On April 4, the Tamil Nadu DGP had sent an alert to all commissioners and superintendents of police warning that the Lanka-based National Thowheed Jamaat (NTJ), named in the blasts, was planning to attack Lankan establishments in the state. According to reports, the DGP had alerted that the attack could be perpetrated by suicide bombing, a truck or parcel explosion or a knife attack. He asked officers to take necessary steps. The same day, the police tightened security for the Sri Lankan Deputy High Commission in Chennai.

The NIA had found a video of Hashim on the phone of one of the suspects, Ashiq, held in Coimbatore. In the video, suspected to have been recorded by Hashim in Tamil Nadu, he talked about a big job he was about to pull off and exhorted Muslims from Tamil Nadu, Kerala and Sri Lanka to fight for the cause of Islam. Intelligence agencies found that Hashim had travelled to both Tamil Nadu and Kerala in the past couple of years.

However, Ashiq said he had no links with the NTJ. Accusing the NIA of trying to frame him without any evidence, he said he had never been an ISIS sympathiser or extremist. “I heard of the Thowheeth Jamaath in Tamil Nadu. But I never heard of the NTJ or Zahran Hashim. They are trying to falsely implicate me,” he reportedly said. He added that he could not vouch for the others arrested. “I don’t know about them except for the brief period we were in jail together,” Ashiq said.

In 2016, the NIA registered a case under the Unlawful Activities Prevention Act following the discovery that 22 youths from Kerala had fled to Afghanistan between May and July that year from Kasaragod and Palakkad districts to join the ISIS. They included 13 men, six women and three children. They left India from Bengaluru, Hyderabad and Mumbai airports for Kuwait, Dubai, Muscat or Abu Dhabi, from where they are learnt to have travelled to Afghanistan.

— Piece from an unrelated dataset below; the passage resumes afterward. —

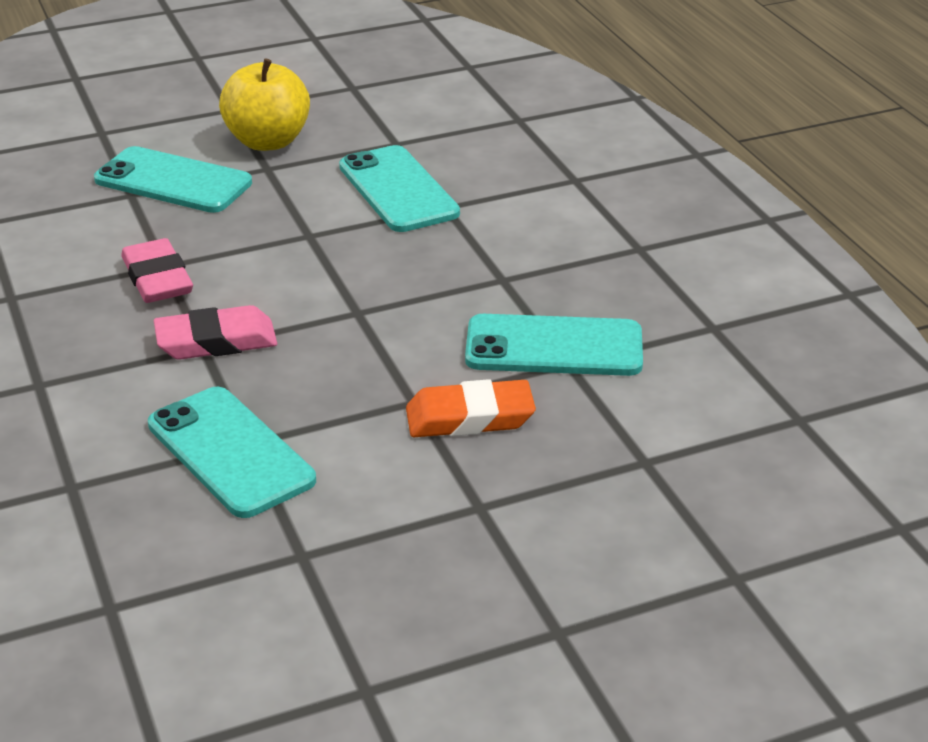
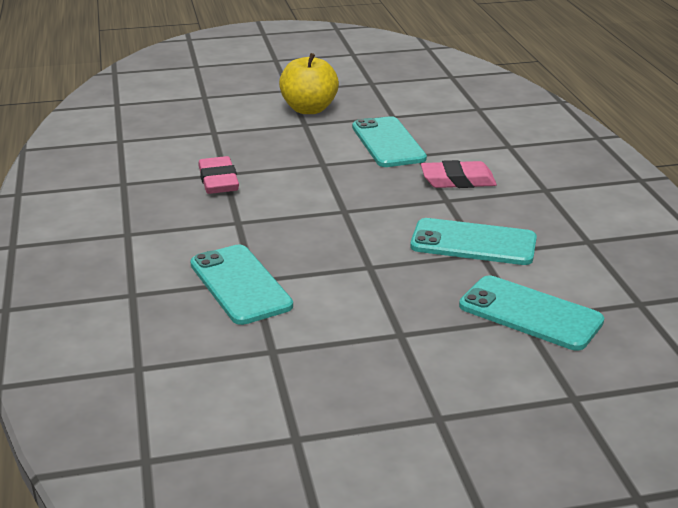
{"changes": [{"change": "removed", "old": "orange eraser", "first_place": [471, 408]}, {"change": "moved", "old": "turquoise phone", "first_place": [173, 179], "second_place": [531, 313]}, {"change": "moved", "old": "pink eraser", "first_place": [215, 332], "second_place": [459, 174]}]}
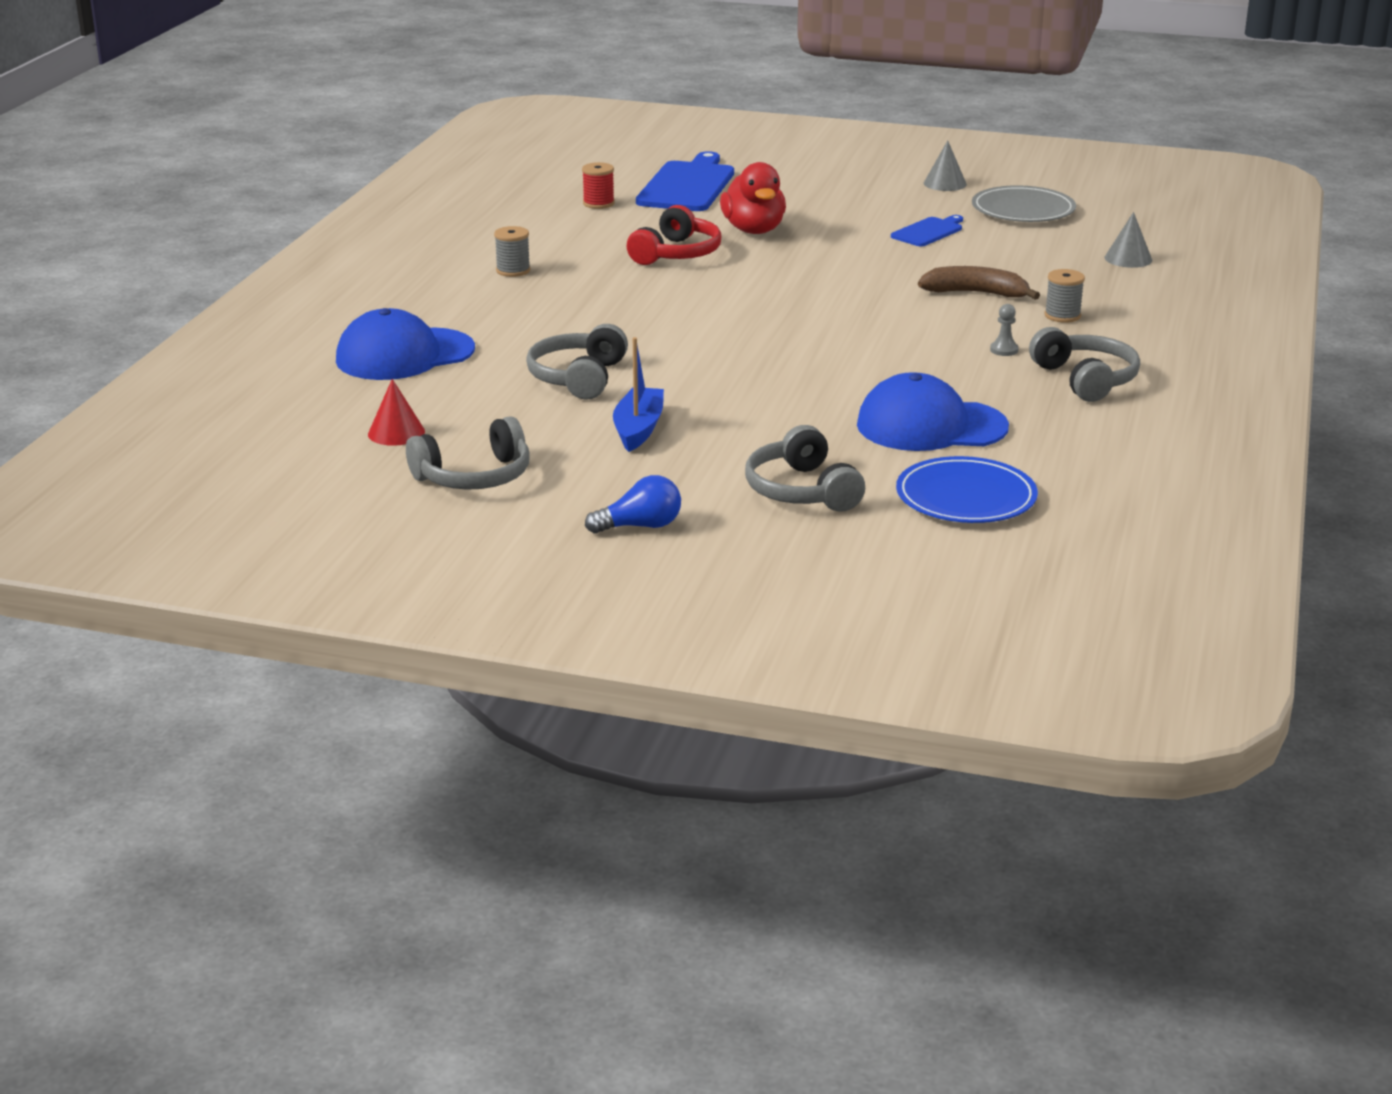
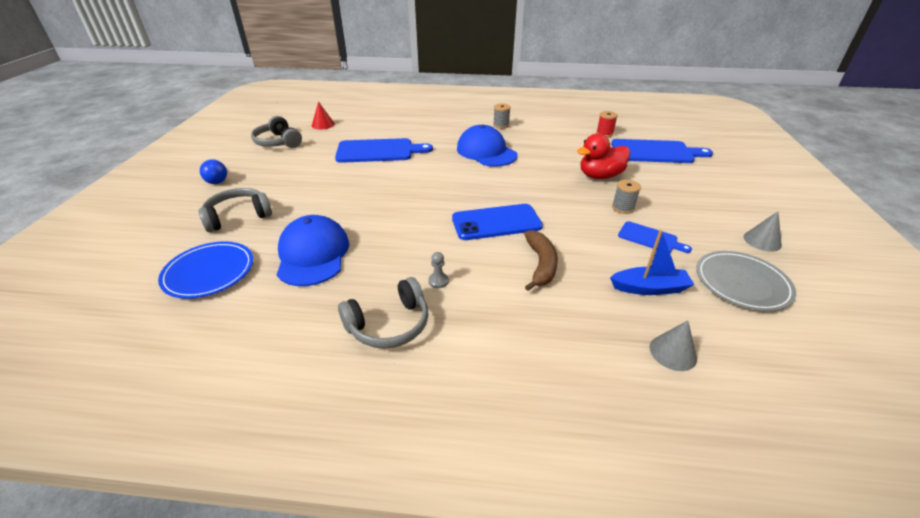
{"changes": [{"change": "removed", "old": "red headphones", "first_place": [674, 235]}, {"change": "added", "new": "blue phone", "second_place": [497, 222]}, {"change": "moved", "old": "blue cap", "first_place": [405, 344], "second_place": [487, 146]}, {"change": "moved", "old": "blue boat", "first_place": [638, 394], "second_place": [652, 262]}, {"change": "moved", "old": "grey spool", "first_place": [1065, 296], "second_place": [626, 197]}, {"change": "replaced", "old": "grey headphones", "new": "blue cutting board", "first_place": [577, 361], "second_place": [384, 150]}]}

The previous LDF government had taken initiative to bust terror modules, but the UDF government under Oommen Chandy did not proceed further. Even the current LDF government under Pinarayi Vijayan has shown scant regard for keeping up a vigil against fundamentalist groups and terror outfits which are highly active in the garb of social and religious organisations. The Left government is finding it a delicate issue to deal with firmly.

Whatever the outcome of the ongoing NIA probe, the people of Kerala are concerned about the complacent approach of the state government and the intelligence agencies under its purview.